> They lack static type checking, but I find that a thorough test suite catches most type errors anyway.
Maybe ruby is different than python in this regard, but with python I see a lot of “assert isinstance(arg, dict)” in functions which would not be necessary with type checking.
Feeding an unexpected type into a function, and having it carry on as normal, is really scary.
I've seen this too, but I tend to think of it as an antipattern.
The fact is, in most cases a Python function won't carry on as normal if you feed it an unexpected type, because while Python's type system isn't static, it is fairly strong. In general I am a fan of strong types and I would like it if Python's type system were a lot stronger.
But ultimately this isn't what my post was about: I'm talking about modeling your domain with types, not type checking.
As hwayne said, most of the time Python won't do implicit type coercion. What this means is, if you try to do something that doesn't make sense based on the types, it will throw an error rather than go on. For example:
~/$ python
Python 3.7.4 (default, Oct 12 2019, 18:55:28)
[Clang 11.0.0 (clang-1100.0.33.8)] on darwin
Type "help", "copyright", "credits" or "license" for more information.

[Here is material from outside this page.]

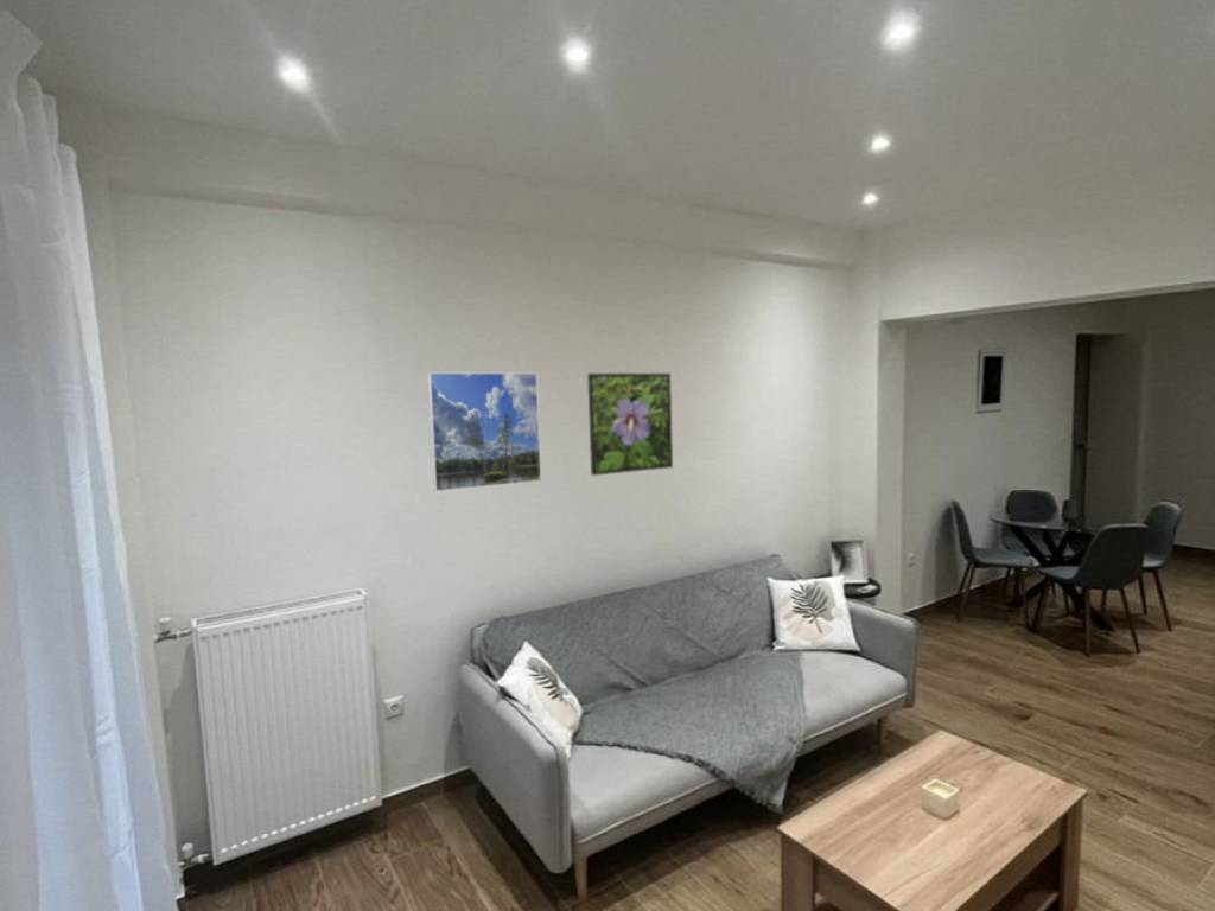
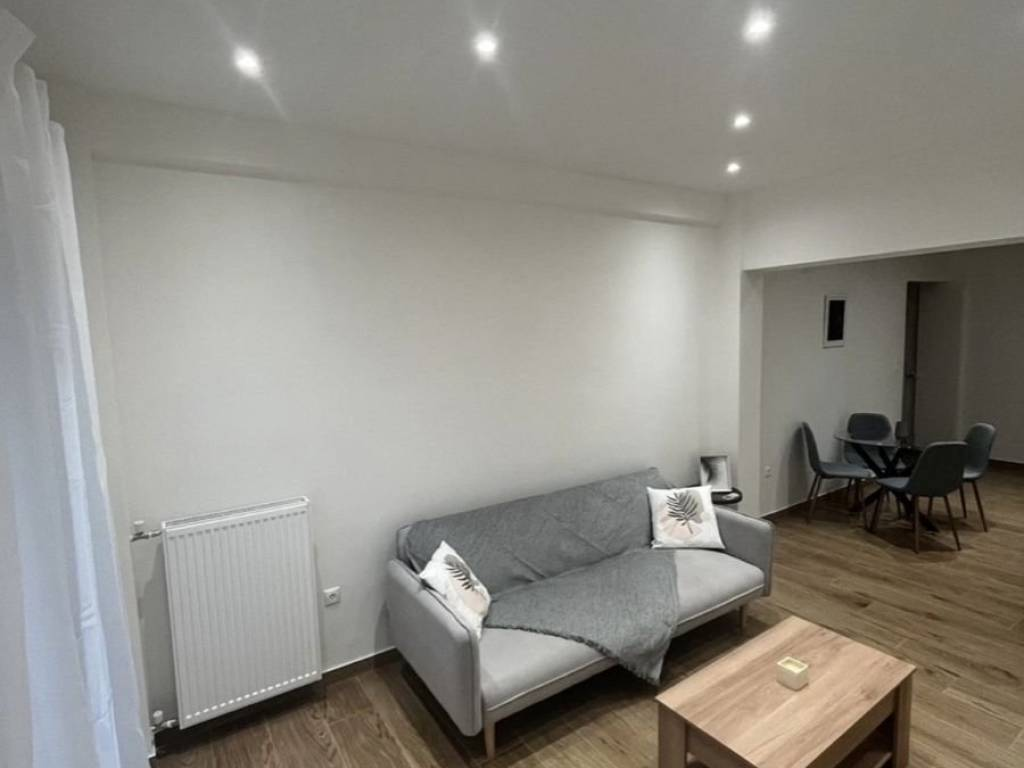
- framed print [586,372,674,477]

>>> hello = 'Hello, world'
>>> one = 1
>>> hello + 1
Traceback (most recent call last):
File "<stdin>", line 1, in <module>
TypeError: can only concatenate str (not "int") to str
To put this in context, type systems can be roughly divided into 4 categories along the strong/weak and static/dynamic axes:
1. Strong static types (makes a lot of assertions about type, checks these assertions at compile time; Haskell, ML, OCaml, Rust, C# are reasonable examples--Haskell folks would probably laugh at me including C# here, but it's the only example in widespread non-academic use). Example (C#):
var hello = "Hello, world";
var one = 1;
var result = hello + one // Doesn't compile
2. Strong dynamic types (makes a lot of assertions about type, checks these assertions at run time; Python is the best example I have, but to be honest, it's not a great example--I think the type system could be a lot stronger). See the Python code above for an example.
3. Weak static types (makes few assertions about type, checks these assertions at compile time; C, C++ are good examples, although it's arguable that C actually does more checking at run time than at compile time). Example (C):
char* hello = "Hello, world";
int one = 1;
char* result = hello + one; // Happily compiles
4. Weak dynamic types (makes few assertions about type, checks these assertions at run time; JavaScript is a great example of this). Example (JavaScript):
>>> var hello = "Hello, world"
undefined
>>> var one = 1
undefined
>>> hello + 1
"Hello, world1"
In general, I have a slight preference for static types over dynamic types, but I think that difference is overrated. I care a lot more about my preference for strong types over weak types.
"Feeding an unexpected type into a function, and having it carry on as normal, is really scary."
That is how duck typing works. Generally you shouldn't use "is instance" but more use a set of "callable" checks to make sure the structure has the required functions.
Things like Go Interface types are, of course, a formalisation of duck typing and is what has helped static typing come back into fashion.
This still produces a runtime error, to make code maintainable you want to be able to check the types without having to run the program. The type annotations help with that, they allow to spot bugs in the code and make an IDE to correctly refactor code and provide autocomplete.
> This still produces a runtime error, to make code maintainable you want to be able to check the types without having to run the program.
I strongly disagree. There are plenty of ways to write maintainable code. Static types can help, but it's quite possible to write maintainable code in dynamically typed languages.
And, for the record, running unit tests doesn't require me to run the whole program.
And, even if I never explicitly test types (assert isinstance(foo, str) is an antipattern anyway), behavioral tests of my code will turn up most type errors.
The obsession with checking types at compile time rather than 30 seconds later while running the unit tests doesn't serve anyone.
Type checks don’t actually enforce anything though, and as far as I can tell don’t even produce a warning in vscode unless everything is typed (a typed var fed into a typed function signature).
Correct, the annotations in python don't enforce anything, although there are packages that make them produce errors, but again, those errors are at runtime.
You can run mypy which will list problems. Also PyCharm understands the annotations and does all the things I mentioned it do: proper autocomplete, proper refactoring functionality and highlighting errors
Maybe ruby is different than python in this regard, but with python I see a lot of “assert isinstance(arg, dict)” in functions which would not be necessary with type checking.
Feeding an unexpected type into a function, and having it carry on as normal, is really scary.